- **Provided text**

•••

Monday, September 25, 2006

How I Got Into SASS

The whole idea of competing in a sport where you dress up like someone from the American West of the 19th century and have fun seemed like something too good to be true. The thought of funny scenarios, side matches, and dinners in period garb was beyond belief. But there it was in the magazine with pictures to prove it. The sport was called Cowboy Action Shooting and the organization was the Single Action Shooting Society. I looked for a club anywhere in South Florida, with no luck, but continued to dream about the day I’d get to participate.

For years I purchased any magazine that had an article about SASS, and finally called in to request a copy of The Cowboy Chronicle. The Chronicle arrived shortly and I read it cover to cover until it was literally in shreds. I used to read about how SASS was created to get away from IPSC and professional status, and even in the description of what SASS is about there was a statement that described SASS as wanting to stay away from the technical gamesmanship of IPSC. This was just perfect, because I had seen IPSC develop from a practical shooting sport where anyone could participate, to a sport ruled by the elite professionals, sponsorships, and big money.

It wasn’t until 2000 that I was able to attend a club shoot: The Gold Coast Gunslingers in Hollywood, Florida. I had no guns or gear, but went anyway just to watch. AS I drove up to park I was hooked! There were a bunch of folks all dressed up in their cowboy clothes, packing six shooters and sporting all sorts of hats! I felt like I had stepped back in time!

I spent that day walking around with my bullwhip wrapped around my shoulder (it made me feel a little less out of place with my shorts and sandals) and it was that whip that attracted the attention of someone that would become a lifelong friend: Doc Whiplash.

Doc approached me and introduced himself, explaining all about SASS and encouraging me to get involved. He even offered to let me shoot his revolvers if I stuck around ‘till the end of the match. I took him up on it and he said that, if I could conjure up the clothes, he’d supply the rest for next month.

The following month I showed up in parts of a Zorro outfit I had worn for Halloween: The hat, the flared vaquero pants, and a shirt (no cape!). I shot the match with Doc’s guns and leather, and had one hell of a lot of fun, starting a tradition of going for pizza afterwards. I went home itching to get my gear and join up!

It was still 2000 when I joined SASS as Bisley Joe, member number 29738. I was working two jobs and trying to put my life back together after a very disappointing series of events that left me penniless and almost homeless, but SASS something I had to do. I probably should have waited, but ordered a pair of Navy Arms Bisley revolvers (where I took my alias from), a rig from El Paso Saddlery, and a Marlin rifle. The shotgun would have to wait though.

Through Doc I got involved in a cowboy reenactment group called The Wyatt Earp Gunfighters and usually played a bad guy like Johnny Ringo, shooting it out and dying in parades, events, and private parties. I even got to reenact the Doc Holliday vs. Johnny Ringo scene from Tombstone at a real 19th century faro table in private museum, spinning a nickel plated peacemaker and all. I was Ringo and Doc was, of course, Doc Holliday. I still call him Doc to this day.

I fell on some hard times again but continued to shoot when I could, always with Doc’s unselfish support, supplying me with ammo and a loaner shotgun. All I had to do was show up, shoot and have fun, and pay for lunch at the pizza place afterwards. Not a bad deal at all!

•••

- **Data**
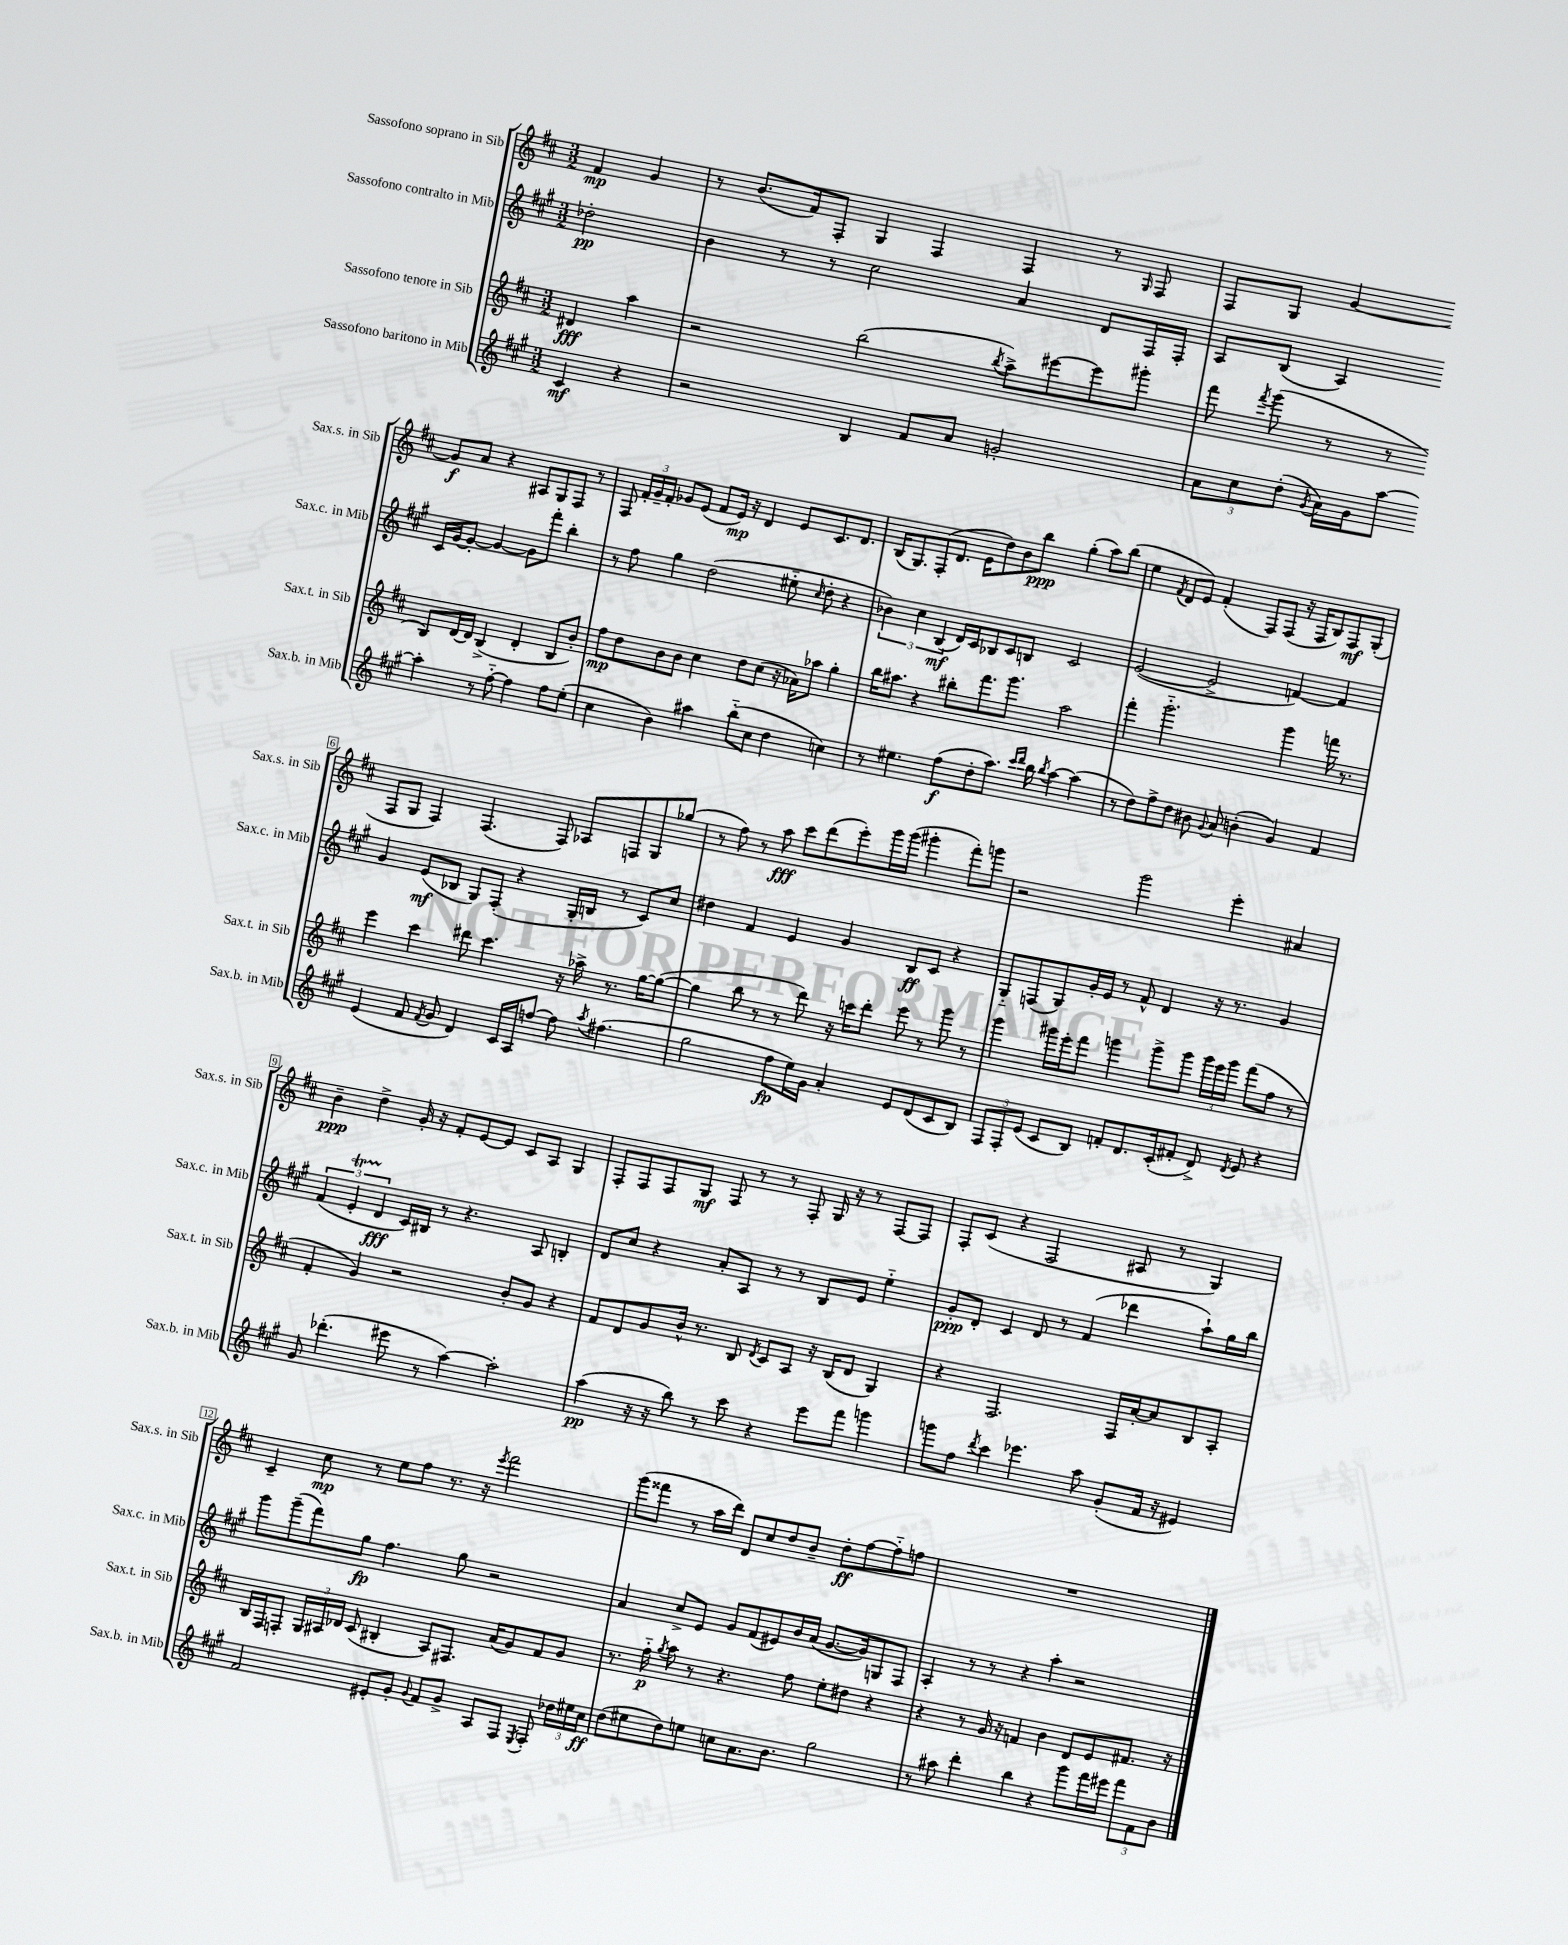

**kern	**kern	**kern	**kern
*staff4	*staff3	*staff2	*staff1
*clefG2	*clefG2	*clefG2	*clefG2
*k[f#c#g#]	*k[f#c#]	*k[f#c#g#]	*k[f#c#]
*M3/2	*M3/2	*M3/2	*M3/2
4c#/	4d#/	2dd-'\	4f#/
4r	4aa\	.	4g/
=	=	=	=
2r	2r	4b\	8r
.	.	.	(8.b/L
.	.	8r	.
.	.	.	16f#/k)
.	.	8r	8F#'/J
4B/	(2bb\	2cc#\	4G/
8f#/L	.	.	4F#/
8a/J	.	.	.
.	8qbb/	.	.
2g'/	8aa^\L)	4a/	4F#/
.	[8eee#\	.	.
.	8eee#\]	8d/L	8r
.	.	.	16qqG/
.	8ggg#'\J	16F#/L	8F#/
.	.	16F#'/JJ	.
=	=	=	=
12a\L	8fff#\	8A/L	8F#/L
12cc#\	.	.	.
.	8qfff#/	.	.
.	(8ggg\	(8B/J	8G/J
(12dd'\J	.	.	.
8qg#/	.	.	.
16a\LL)	8r	4A/)	[4g/
16g#\J	.	.	.
[8aa\J	8r	.	.
4aa'\]	8B/L)	16c#/LL	8g/]L
.	.	[16g#/J	.
.	[16d/L	8g#'/_J	8a/J
.	16d/]JJ	.	.
8r	(4B^/	4g#/_	4r
[8ff#'~\	.	.	.
4ff#\]	4d'/	8g#\]L	8A#/L
.	.	8fff#'\J	8G/
8ff#\L	8B/L	4bb'\	8F#/J
(8ee'\J	8b'/J)	.	8r
=	=	=	=
4cc#\	8ff#\L	8r	8F#/
.	8dd\	8ff#\	24f#'/LL
.	.	.	24g~/
.	.	.	24f#'/JJ
4b\)	8b\	4gg#\	8g-/L
.	8b\J	.	(8e/J
4aa#\	4cc#\	(2dd\	8f#/L
.	.	.	16e/Jk)
.	.	.	16r
(8bb'~\L	8dd\L	.	4d/
8cc#\J	(8cc#\J	.	.
4dd\	16r	8ee#'~\	8e/L
.	16a-\LK)	.	.
.	.	16qqcc#/	.
.	8aa-\J	8dd'\	8.c#/
4cc\)	4gg'\	4r	.
.	.	.	8.d/J
=	=	=	=
8r	16bb\LK	6b-\)	(16B/LK
.	8.aa#\J	.	8.G/)
4.ee#\	.	.	.
.	.	6cc#\	.
.	4r	.	(8F#'/
.	.	(6B/	.
.	.	.	8.d/J
(8ff#\L	8bb#'\L	16d/LL)	.
.	.	16c#/J	16e\LK
8dd'\	8.fff#\	8B-/	8dd\)
8.aa\J)	.	8c#/	8b\
.	8.ggg\J	.	.
.	.	8B/J	8bb\J
16qqccc#/LL	.	.	.
16qqddd/JJ	.	.	.
16bb\	.	.	.
8qbb/	.	.	.
[4aa\	2aa#\	2c#/	(4gg'\
(4aa\]	.	.	8aa\L)
.	.	.	(8bb\J
=	=	=	=
8r	4fff#'\	([2e/	4ee\
8dd\L)	.	.	.
.	.	.	8qf#/
8ff#^\	2.ggg'~\	.	8d/L
8dd\J	.	.	8e/J)
8b#\	.	2e^/]	(4f#'/
8qqg#/	.	.	.
8a/	.	.	.
(4b'\	.	.	8F#/L)
.	.	.	(8F#/J
4g#/)	4ggg\	[4f/)	16r
.	.	.	16F#/LK
.	.	.	8B/)
4f#/	16fff\	4f/]	8F#/
.	8.r	.	.
.	.	.	(8G'/J
=	=	=	=
(4e/	4eee\	4g#/	8F#/L
.	.	.	8G/J
8f#/	4ccc#\	(8e/L	4F#/)
8qf#/	.	.	.
8g#/	.	8B-/J	.
4d/)	8ddd#\	8G#/L)	(4.F#/
.	4.ccc#\	(8F#'/J	.
16c#/LL	.	4r	.
16A/J	.	.	.
[8ff/J	.	.	8F#/)
8ff\]	16r	16G#'/LL	8A-/L
.	16aa-^\	16B/JJ	.
8qaa/	.	.	.
(4.ff#\	8.r	8r	8F/
.	.	8c#/L)	8G/
.	[16gg\LK	.	.
.	(8gg\_J	8cc#/J	(8gg-/J
=	=	=	=
2gg#\	4gg\]	4dd#\	8r
.	.	.	8ff#\)
.	8bb\	4f#/	8r
.	8r	.	8aa\
8ff#\L	8r	4e/	8ccc#\L
16ee\L)	8ddd\)	.	(8ddd\
16g#\JJ	.	.	.
4a'/	16r	4g#/	8eee'\)
.	16ccc\LK	.	.
.	8ddd'\J	.	16ggg\L
.	.	.	(16ggg\JJ
8e/L	8eee\	8B/L	4ggg#'\
(8d/	8r	8c#/J	.
8c#/	8ggg\	4r	8fff#'\L)
8B/J)	8r	.	8ggg\J
=	=	=	=
12F#/L	4ggg\	8G#'~/L	2r
12F#'/	.	.	.
.	.	(8F/	.
(12e/J	.	.	.
8c#/L	16ggg#\LL	8G#/)	.
.	16eee'\J	.	.
8B/J)	8fff#\J	16g#'/L	.
.	.	16e/JJ	.
8f'/L	4ggg\	8r	2ggg\
8.d/	.	8f#^^/	.
.	8ggg^\L	4d/	.
(16c#'/k	.	.	.
8f#'/J	8ggg\J	.	.
8d^/)	24ggg\LL	16r	4eee'\
.	24eee\	.	.
.	.	8.r	.
.	24ggg\JJ	.	.
8qd/	.	.	.
8e/	(8fff#\L	.	.
4r	8ff#\J	4g#/	4a#/
.	8r	.	.
=	=	=	=
8g#/	4f#'/	(6f#/	4b~\
(4.ddd-'\	.	.	.
.	.	6e'/	.
.	4g/)	.	4dd^\
.	.	6d/	.
8eee#\	2r	16c#/LL)	16g'/
.	.	16B#/JJ	16r
8r	.	8r	8f#'/L
[4aa\)	.	4.r	[8e/
.	.	.	8e/]J
2aa'\]	8b'/L	.	8c#/L
.	8g/J	8A/	8A/J
.	4r	4B'/	4G/
=	=	=	=
(4aa\	8f#/L	8d/L	8F#'/L
.	8d/	8cc#/J	8F#/
16r	8g/	4r	8F#/
16r	.	.	.
8bb\)	16b^^/Jk	.	8G/J
.	8.r	.	.
8r	.	8a'/L	8F#/
8ccc#\	8B/	8A/J	8r
.	8qd/	.	.
4r	8c#/L	8r	8r
.	8A/J	8r	8F#'/
8eee\L	16r	8B/L	16G/
.	(16B/LK	.	16r
8fff#\J	8d/J	8e/J	8r
4ggg\	4G/)	4ee'~\	[8F#/L
.	.	.	8F#/]J
=	=	=	=
8ggg\L	4r	8g#'/L	8F#'/L
8ff#\J	.	8d'/J	(8c#/J
8qddd/	.	.	.
4ccc#\	2.F#/	4c#/	4r
4.eee-\	.	8d/	2F#/
.	.	8r	.
.	.	(4f#/	.
8aa\	.	.	.
(8g#'/L	16F#/LL	4ddd-\	8A#/
.	[16a'/J	.	.
16f#/Jk	8a/]	.	8r
16r	.	.	.
4e#/)	8B/	8aa`\L)	4G/)
.	8A'/J	16gg#\L	.
.	.	16bb\JJ	.
=	=	=	=
2f#/	16B/LL	8ggg#\L	4c#~/
.	16F#/J	.	.
.	8F'/J	(8ggg#~\	.
.	24G/LL	8fff#\)	8cc#\
.	24A#/	.	.
.	24d-/JJ	.	.
.	(8c#/	8gg#\J	8r
8e#'/L	4B#'/	4.ff#\	8ee\L
8g#'/J	.	.	8ff#\J
8qqg#/	.	.	.
8f#/L	8A#/L)	.	8.r
8g#^/J	8.F#/J	8gg#\	.
.	.	.	16r
.	.	.	8qeee/
8A/L	.	2r	2fff#\
.	(16a/LK	.	.
8F#/J	8g/)	.	.
8qE/	.	.	.
8F#'/	8f#/	.	.
24dd-\LL	8g/J	.	.
24ee#\	.	.	.
24cc#\JJ	.	.	.
=	=	=	=
(8dd\L	8.r	4a/	(8ggg\L
8ee#\	.	.	8fff##\J
.	16ff#'~\	.	.
.	8qgg/	.	.
8dd\)	8aa\	8cc#^/L	8r
8ee\J	8r	8e/J	16aa\LL
.	.	.	16ddd\JJ)
8cc\L	4.r	8g#/L	8d/L
8.a\	.	(8f#/	8cc#/
.	.	8e#/)	8dd/
8.b\J	.	.	.
.	8ff#\	16b/L	8b~/J
.	.	(16a/JJ	.
2gg#\	8ee'\L	[8.g#/L	8dd'\L
.	8dd#\J	.	[8ff#\
.	.	16g#/]k)	.
.	4r	8G/	8ff#'~\]
.	.	8F#/J	8ff\J
=	=	=	=
8r	4r	4A'/	1.r
8aa#\	.	.	.
4ddd'\	8r	8r	.
.	16g/	8r	.
.	16r	.	.
4bb\	4f/	4r	.
4r	4b\	4aa'\	.
8ggg#\L	8d/L	2r	.
16fff#\L	8e/	.	.
16eee#\JJ	.	.	.
12fff#\L	8.f#/J	.	.
12f#\	.	.	.
12b\J	.	.	.
.	16r	.	.
==	==	==	==
*-	*-	*-	*-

•••

- **Exercise goal**
Could you reproduce the post on getting into SASS word for word, from "The whole idea" to "get to participate.", inclusive? The material that comes after the post is separate from it.

- **Answer for this exercise**
The whole idea of competing in a sport where you dress up like someone from the American West of the 19th century and have fun seemed like something too good to be true. The thought of funny scenarios, side matches, and dinners in period garb was beyond belief. But there it was in the magazine with pictures to prove it. The sport was called Cowboy Action Shooting and the organization was the Single Action Shooting Society. I looked for a club anywhere in South Florida, with no luck, but continued to dream about the day I’d get to participate.